I really like the second "Light Commercial" model. Bet they sold a ton of those.[:o)]

HAWK64
03-12-2010, 06:50 PM
Dick,
Todays dreams & yesterdays facts once more on the Studebaker Forum. Thanks for the posting.

http://www.studebakercarclub.net/jim.jpg
"QUIGLEY DOWN UNDER"
MELBOURNE.

Invalid User Name
03-12-2010, 06:51 PM
I can't believe how great the colors look after all these years. What a find.

Doug
Venice, Florida
1950 Champion
9G F1
http://i100.photobucket.com/albums/m15/w4jdz/Stu-1.jpg

garyash
03-12-2010, 08:03 PM
Those are great pictures, but I suspect that they were the dreams of the designers. While I recognize some of them from real photographs, I wonder how many of them never got build at all. Too bad, they look great! The Art Deco period was good for car and truck design.

I think I counted about 45 different versions. Are there photos of real examples of the milk/bread/vegetable trucks, the high-lift coal trucks, the "SUV", and the various panel vans?

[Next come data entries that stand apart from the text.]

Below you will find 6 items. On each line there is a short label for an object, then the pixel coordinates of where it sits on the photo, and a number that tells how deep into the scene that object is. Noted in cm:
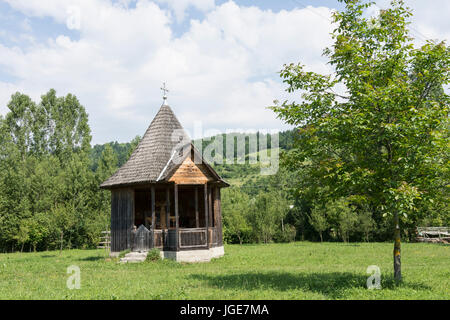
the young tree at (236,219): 4122
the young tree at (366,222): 3644
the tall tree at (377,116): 976
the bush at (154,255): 1952
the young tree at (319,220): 3906
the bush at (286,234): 4144
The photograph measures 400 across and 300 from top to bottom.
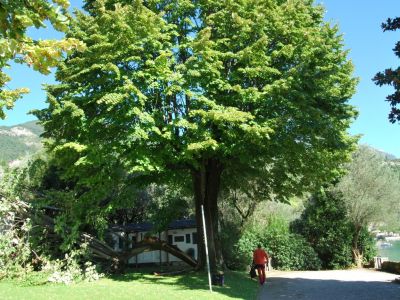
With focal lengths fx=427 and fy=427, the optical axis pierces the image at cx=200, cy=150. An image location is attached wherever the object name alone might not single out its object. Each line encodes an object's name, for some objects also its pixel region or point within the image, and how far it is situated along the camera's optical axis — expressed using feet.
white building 119.14
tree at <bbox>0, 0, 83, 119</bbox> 15.14
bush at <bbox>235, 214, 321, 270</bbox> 96.94
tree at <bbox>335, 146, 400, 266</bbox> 95.81
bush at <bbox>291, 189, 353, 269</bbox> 97.50
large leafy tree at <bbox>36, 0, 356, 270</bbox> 55.16
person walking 62.08
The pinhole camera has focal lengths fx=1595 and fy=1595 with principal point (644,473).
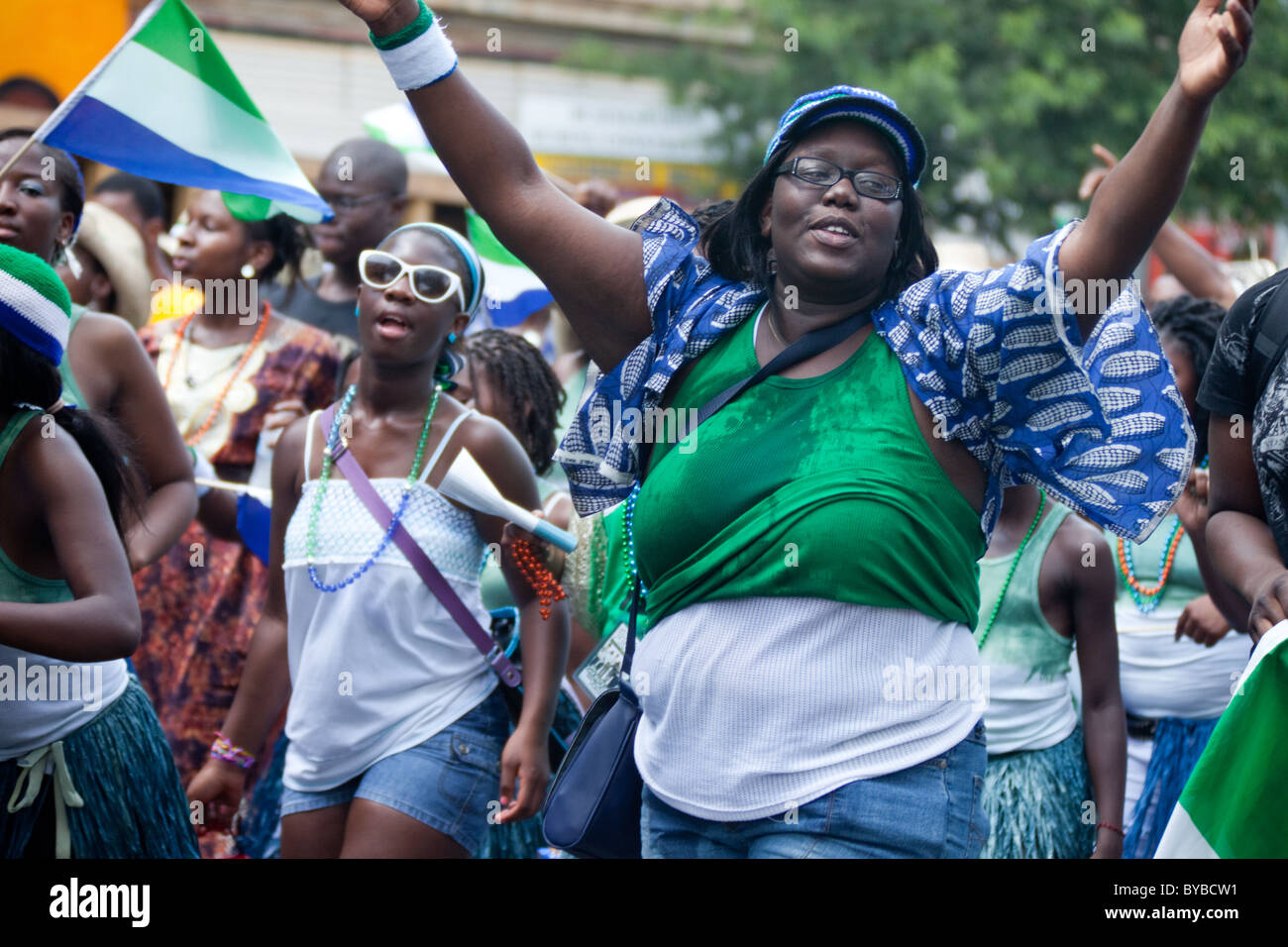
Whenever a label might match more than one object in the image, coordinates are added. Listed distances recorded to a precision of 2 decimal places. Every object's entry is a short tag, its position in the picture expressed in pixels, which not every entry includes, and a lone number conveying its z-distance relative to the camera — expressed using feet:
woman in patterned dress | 17.94
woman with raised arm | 8.69
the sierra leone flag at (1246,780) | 8.81
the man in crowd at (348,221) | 21.29
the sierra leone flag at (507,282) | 22.26
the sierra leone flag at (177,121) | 13.92
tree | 52.60
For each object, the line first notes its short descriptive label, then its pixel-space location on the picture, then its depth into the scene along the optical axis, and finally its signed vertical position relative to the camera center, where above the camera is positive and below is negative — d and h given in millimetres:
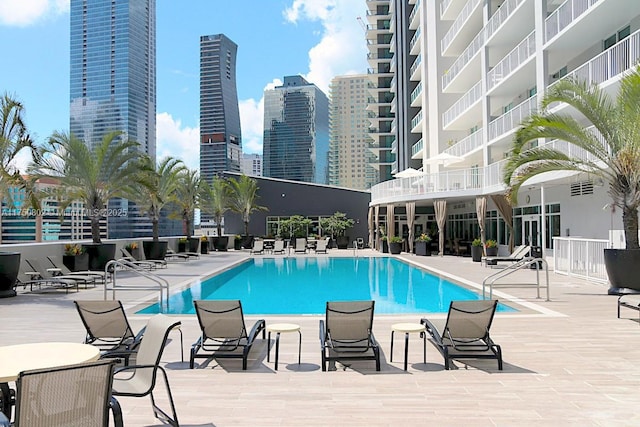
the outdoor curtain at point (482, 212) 22359 +685
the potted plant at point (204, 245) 29828 -915
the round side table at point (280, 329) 6480 -1242
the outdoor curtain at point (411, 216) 27016 +629
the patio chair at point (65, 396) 2945 -963
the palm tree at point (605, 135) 11023 +2082
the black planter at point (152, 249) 22312 -846
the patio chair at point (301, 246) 30562 -1012
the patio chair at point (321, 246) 30125 -1005
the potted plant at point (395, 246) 28169 -950
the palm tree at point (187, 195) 29828 +1951
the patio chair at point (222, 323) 6379 -1150
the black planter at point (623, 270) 11227 -913
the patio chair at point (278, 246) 30375 -1005
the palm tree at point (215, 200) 33469 +1847
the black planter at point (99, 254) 17141 -805
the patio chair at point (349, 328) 6230 -1193
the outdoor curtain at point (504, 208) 21734 +822
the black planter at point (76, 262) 16016 -993
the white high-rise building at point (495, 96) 16703 +6200
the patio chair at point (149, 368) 4096 -1136
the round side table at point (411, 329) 6281 -1218
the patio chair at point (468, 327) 6160 -1174
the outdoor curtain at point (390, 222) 28766 +345
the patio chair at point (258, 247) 29219 -1013
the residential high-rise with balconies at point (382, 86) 53656 +14787
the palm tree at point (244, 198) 34844 +2051
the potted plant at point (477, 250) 22344 -938
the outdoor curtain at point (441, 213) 25141 +724
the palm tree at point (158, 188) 23266 +1836
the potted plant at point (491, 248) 21812 -834
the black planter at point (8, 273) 11898 -986
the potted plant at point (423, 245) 26422 -846
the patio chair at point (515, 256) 18156 -1030
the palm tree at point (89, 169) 17000 +1984
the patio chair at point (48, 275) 13712 -1241
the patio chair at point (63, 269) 14133 -1170
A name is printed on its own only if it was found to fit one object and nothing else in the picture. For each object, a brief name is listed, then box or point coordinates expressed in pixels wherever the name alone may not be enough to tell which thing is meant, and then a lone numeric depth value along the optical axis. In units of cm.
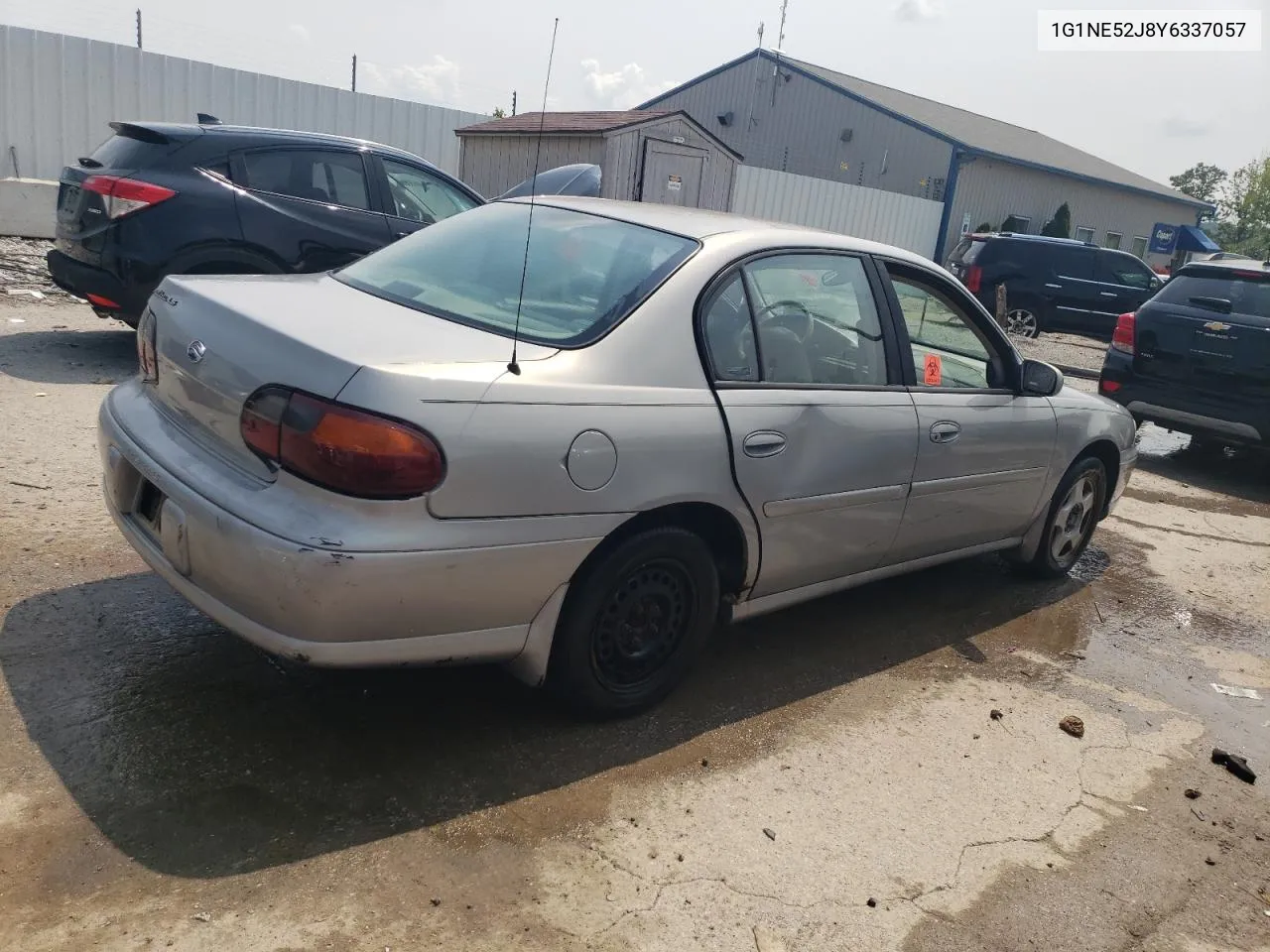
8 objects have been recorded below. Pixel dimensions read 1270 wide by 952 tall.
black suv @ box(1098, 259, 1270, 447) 769
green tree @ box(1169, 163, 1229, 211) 8500
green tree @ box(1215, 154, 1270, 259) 6162
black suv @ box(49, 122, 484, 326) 651
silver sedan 262
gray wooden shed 1331
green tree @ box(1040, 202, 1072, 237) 2992
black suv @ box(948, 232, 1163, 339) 1756
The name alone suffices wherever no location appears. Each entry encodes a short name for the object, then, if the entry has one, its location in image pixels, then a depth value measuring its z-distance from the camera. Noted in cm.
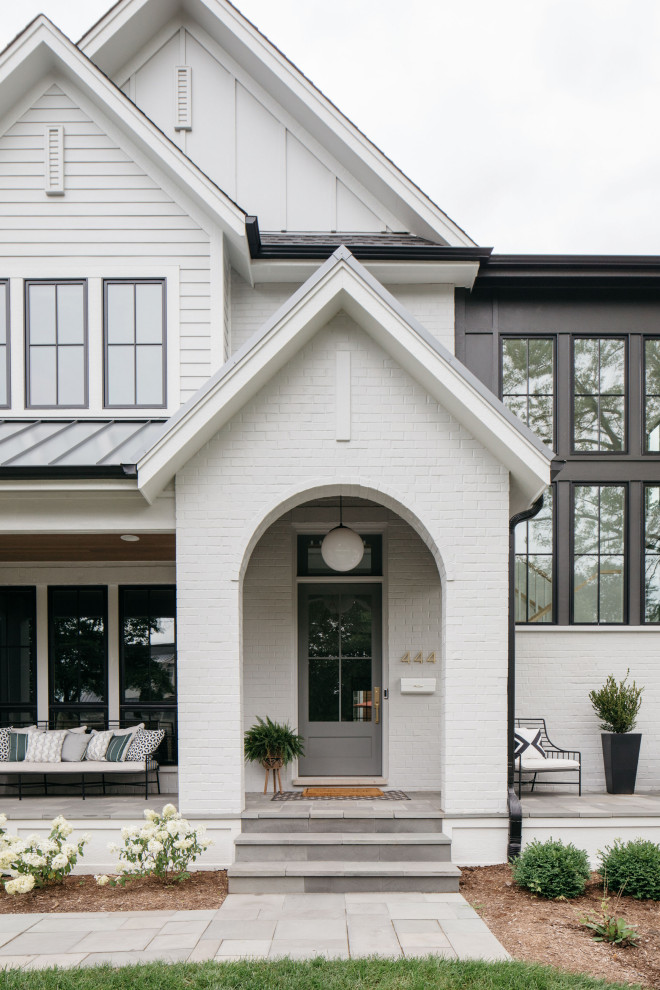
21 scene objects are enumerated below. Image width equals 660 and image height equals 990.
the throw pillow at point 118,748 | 748
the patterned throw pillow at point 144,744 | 754
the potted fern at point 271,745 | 741
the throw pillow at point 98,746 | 753
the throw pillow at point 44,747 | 757
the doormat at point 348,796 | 718
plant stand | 746
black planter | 789
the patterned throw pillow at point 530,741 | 775
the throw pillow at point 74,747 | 760
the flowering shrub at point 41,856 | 567
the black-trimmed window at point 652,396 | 906
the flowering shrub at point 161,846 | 579
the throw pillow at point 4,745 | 774
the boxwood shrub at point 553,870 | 554
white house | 625
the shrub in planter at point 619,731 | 790
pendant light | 716
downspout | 614
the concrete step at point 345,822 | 623
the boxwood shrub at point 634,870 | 554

[img=left]http://www.studegarage.com/images/indy/gary_indycar25_vvsm.jpg[/img=left] Gary Ash
Dartmouth, Mass.
'32 Indy car replica (in progress)
'48 M5
'65 Wagonaire Commander
'63 Wagonaire Standard
web site at http://www.studegarage.com

289stude
03-12-2010, 10:32 PM
Hey Gary I was just checking out that coal truck. I was offered an M series coal truck and passed. I didn't really know exactly what made it a coal truck but now I'm wondering if it was a high lift. Were coal trucks typicaly high lifts?


John

62' Deluxe R2 4SPD.

63' R1 Wagonaire

57' Transtar 259 punched to 312 NP540 4:09 TT Under Construction

58' 3E6D Stock

64' (Studebaker Built) Trailer Toter

http://i126.photobucket.com/albums/p99/289stude/62R2-3.jpg

5859
03-13-2010, 02:03 AM
That really is a complete line!

Skip Lackie
03-13-2010, 06:46 AM
quote:Originally posted by 289stude

Hey Gary I was just checking out that coal truck. I was offered an M series coal truck and passed. I didn't really know exactly what made it a coal truck but now I'm wondering if it was a high lift. Were coal trucks typicaly high lifts?


John




Coal trucks were virtually always high lift. Deliveries were often from alleys that were quite a distance from the coal shute in the house or apartment building. The driver had to assemble a shute connecting the dump bed to the building's shute. Coal doesn't flow as easily as water, so the slope had to be pretty steep. In the big old cities of the Eastern US, residential coal delivery hung on into the very early 70s.

Skip Lackie
Washington DC

fstst56
03-13-2010, 04:00 PM
Art-Deco at its finest!

comatus
03-14-2010, 11:04 AM
Coal truck drivers have a long-running dispute whether the bed floor should be steel or wood. My driver and his Pa. mine-tip buddy began such a discussion at Camp Van Dorn Miss. in 1943, and have not resolved it yet. The argument-ender has always been, "Wooden bed, wooden head!"

Could this pattern be transferred to fabric? It would make inspiring wallpaper for a grandchild's room (you listening, Bob?), or a Truck Farmers' jumpsuit for the ages. I would wear that to church on Easter. With bells on.